Legacy of British rule
Divisions between the ethnic minorities and the Burman majority are a legacy of British colonial rule. The Myanmar government officially recognizes 135 ethnic groups, but excludes the mostly Muslim Rohingya, who it falsely claims are “illegal” immigrants from Bangladesh, denying them citizenship.
Burma, renamed Myanmar in 1989, became independent in 1948. The British colonial regime had stoked ethnic divisions as part of its divide- and-rule strategy, largely excluding Burmans from the government.
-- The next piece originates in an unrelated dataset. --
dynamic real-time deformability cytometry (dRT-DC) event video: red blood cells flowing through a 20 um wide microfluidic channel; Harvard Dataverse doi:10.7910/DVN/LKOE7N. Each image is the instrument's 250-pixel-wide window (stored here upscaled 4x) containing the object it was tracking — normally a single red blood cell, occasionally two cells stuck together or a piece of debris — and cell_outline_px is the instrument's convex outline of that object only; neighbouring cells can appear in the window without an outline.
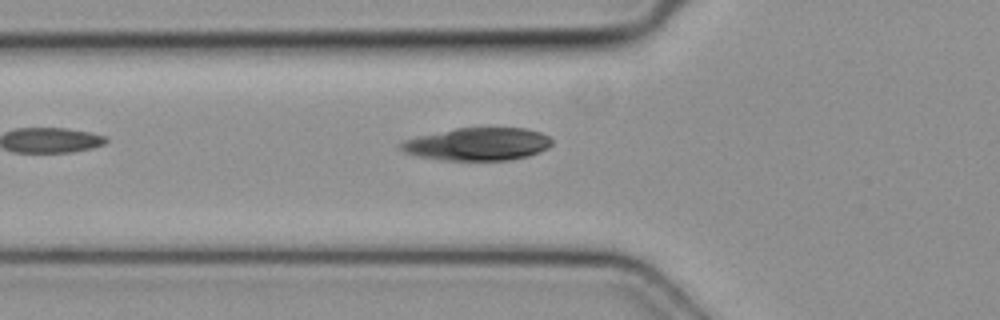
{"species": "common noctule bat (a hibernating species)", "species_latin": "Nyctalus noctula", "temperature_condition": "cold", "stored_images_in_passage": 4, "camera_frame_rate_fps": 3000, "um_per_image_px": 0.085, "animal": {"sex": "female", "body_mass_g": 19.3, "forearm_length_mm": 54.1}, "frame": {"image": 1, "passage_image": 4, "time_ms": 1.0, "image_size_px": [1000, 320], "cell_outline_px": [[552, 144], [548, 148], [540, 152], [528, 156], [508, 160], [444, 160], [416, 156], [404, 152], [400, 148], [400, 144], [404, 140], [420, 136], [456, 128], [524, 128], [540, 132], [548, 136], [552, 140]], "centroid_in_image_um": [40.62, 12.25], "position_along_channel_um": 85.2, "area_um2": 28.67}}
After independence the new government, now led predominantly by Burmans, enforced its own discrimination against other ethnic minorities.
The latest protests are notable for the participation of workers and farmers from all the ethnic groups. While many are skeptical of Suu Kyi, they are united in opposition to military rule.
Over the last decade Myanmar has become a major center for world garment production, with over 600,000 workers. Its main trading partner and supplier of its military is Beijing, but capitalist companies from Singapore, Japan and India have substantial investments, all attracted by wages that are roughly half those in Cambodia and Vietnam.
Workers and farmers in much of the country don’t have access even to basic services. As of 2014, two-thirds of households didn’t have electricity, 70% depended on firewood for cooking and barely 2% had flush toilets.
Workers and their unions have been at the forefront of the protests. Moe Sandar Myint, a leader of the Federation of General Workers, told garment workers at a Feb. 13 protest in Yangon that they had hoped that as the COVID-19 pandemic was ending and shutdowns lifted, there would be better opportunities to win higher wages and better conditions. But the military coup meant that “instead we face tears and sorrow,” she said.
“We are not fighting just for one political party,” Confederation of Trade Unions leader Phyo Sandar Soe told the crowd. “We are fighting for the whole nation and for the wishes of the Myanmar people.”